■ **EXTRAIT DU DOCUMENT**
↓↓↓
Quatre nouvelles, quatre décennies (de 1850 à 1880), un lieu : New-York, un milieu : sa grande bourgeoisie. De la petite ville excentrée aux confins du monde, au mythe du futur XXème siècle, on voit naître cette grande cité, à travers les yeux de ceux qui intéressaient si particulièrement Edith Wharton : l'aristocratie de l'argent, son esprit étriqué et ses mœurs petit-bourgeois.
Dans la première nouvelle, l'
Aube Mensongère, l'Europe est encore le phare. Un jeune homme de famille riche est envoyé par son père qui le méprise, en Italie, pour constituer une collection d'art (avec si possible, un Raphaël). Devant les montagnes des Alpes et la beauté de Florence, le jeune garçon va découvrir l'art et la beauté, et se prendre de passion pour les peintres de la fin du Moyen-Âge. Hélas pour lui, ils ne seront à la mode que quelques décennies plus tard, et son père le déshéritera pour cette collection ratée, trop avant-gardiste.
La seconde nouvelle,
La vieille fille, est encore plus touchante. Une fille-mère, à la veille de se marier, supplie sa cousine, une jeune épouse bourgeoise, de prendre soin de sa fille. La cousine adopte l'enfant, mais s'arrange pour rompre les fiançailles. Les deux femmes vivent ensuite ensemble, l'une mère respectée de New-York, l'autre vieille fille aigrie et crainte même par sa propre fille, victime de l'hypocrisie de la société.
Dans la troisième nouvelle,
L'Etincelle, un vieil homme est ridiculisé par sa jeune femme et son amant. Mais en apprenant à le connaître, le narrateur lui découvre un passé de héros durant la guerre. Comment faire coincider ces deux images ?
La quatrième nouvelle,
Jour de l'an, m'a aussi énormément touchée. Elle raconte le sacrifice immense d'une jeune épouse, surprise sortant d'un hôtel avec un ami de son mari, son amant. Trahison ? Non, amour immense et éperdu pour son invalide d'époux, pour assurer le confort duquel elle se prostitue. Mais qui peut comprendre cette grandeur d'âme chez les matrones de New-York ?
↑↑↑
■ **OBJECTIF**
Dites si chacune des affirmations suivantes concorde avec l'extrait du document ci-dessus. Répondez par oui ou par non en citant exactement les mots décisifs de l'extrait. (a) Dans Aube Mensongère, c'est le père du jeune homme qui l'envoie en Italie. (b) Dans La vieille fille, la cousine aide la fille-mère à mener ses fiançailles jusqu'au mariage. (c) Les quatre nouvelles couvrent la période de 1850 à 1880.

■ **DONNÉES FOURNIES**
↓↓↓
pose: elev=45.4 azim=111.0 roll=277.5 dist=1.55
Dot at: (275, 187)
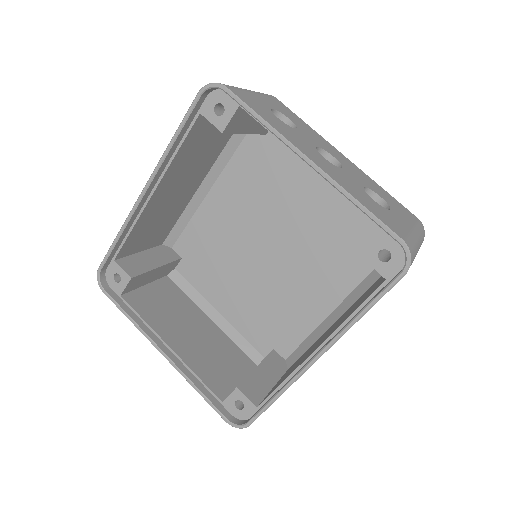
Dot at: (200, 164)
↑↑↑
■ **RÉPONSE COMPLÈTE**
(a) Oui : « Un jeune homme de famille riche est envoyé par son père qui le méprise, en Italie ».
(b) Non : « La cousine adopte l'enfant, mais s'arrange pour rompre les fiançailles ».
(c) Oui : « Quatre nouvelles, quatre décennies (de 1850 à 1880) ».